Segment Start: EXTRACTED TEXT

After many years of deliberation, discussion and informed guesswork, judgement day will soon be upon us. In Europe, we now have pretty firm outlines for the scope of the updated MiFID II/MiFIR and MAR/MAD II regulations with hard implementation dates in the next 18 months. The impact of these new regulations and directives is likely to be significant.

On a purely practical level there will be an array of new reporting requirements and procedures associated with trading that will need to be implemented. Both buy- and sellside firms will need to update their systems and processes in time for the July 3rd 2016 (MAR / MAD II) and January 3rd 2017 (MiFIR/MiFID II) go-live dates.

However, the medium term technical challenges brought about by the new regulations are unlikely to stop there as the implementation is quite likely to alter the market microstructure itself. As an example, and foretaste, the imminent imposition of limits on ‘Dark’ trading (the 4% / 8% caps) and the demise of Broker Crossing Networks (BCNs) are most likely the driving factor behind a number of recent innovations in European equity markets. Examples include: London Stock Exchange’s new intraday auction, BATS Europe’s new continuous intraday periodic auctions, Turquoise’s Block Discovery service and the proposed new Dark Pool, Plato. These changes are already throwing up new opportunities and obligations for investment firms to consider.

One could argue that the most significant practical impact to trading firms – especially sellsides – from the MiFID I regulations adopted in 2007, was not only the immediate new direct reporting/process requirements that went live in 2007, but also the fact that the new regulations heralded lit market fragmentation, starting a technological arms race of Smart Order Routers / HFT market making / Dark Pools / BCNS and so on. Keeping up with these rapid changes in trading microstructures brought about by the new regulations required significant investments by firms in the years following MiFID I implementation. The real sting was in the tail.

Segment End: EXTRACTED TEXT
Segment Start: SOURCE DATA

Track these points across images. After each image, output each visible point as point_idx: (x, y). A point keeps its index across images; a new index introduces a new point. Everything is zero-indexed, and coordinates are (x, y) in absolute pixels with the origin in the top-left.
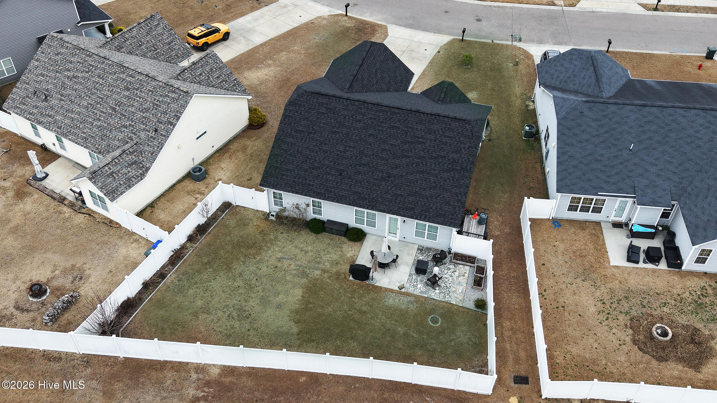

Segment End: SOURCE DATA

PARTS OF THE EXERCISE –
1. Write out the passage on European trading regulation word for word, from "One could argue" through "in the tail.", inclusive.
2. In the passage on European trading regulation, what is the go-live date for MiFIR/MiFID II?

EXERCISE ANSWERS –
1.
One could argue that the most significant practical impact to trading firms – especially sellsides – from the MiFID I regulations adopted in 2007, was not only the immediate new direct reporting/process requirements that went live in 2007, but also the fact that the new regulations heralded lit market fragmentation, starting a technological arms race of Smart Order Routers / HFT market making / Dark Pools / BCNS and so on. Keeping up with these rapid changes in trading microstructures brought about by the new regulations required significant investments by firms in the years following MiFID I implementation. The real sting was in the tail.

2. January 3rd 2017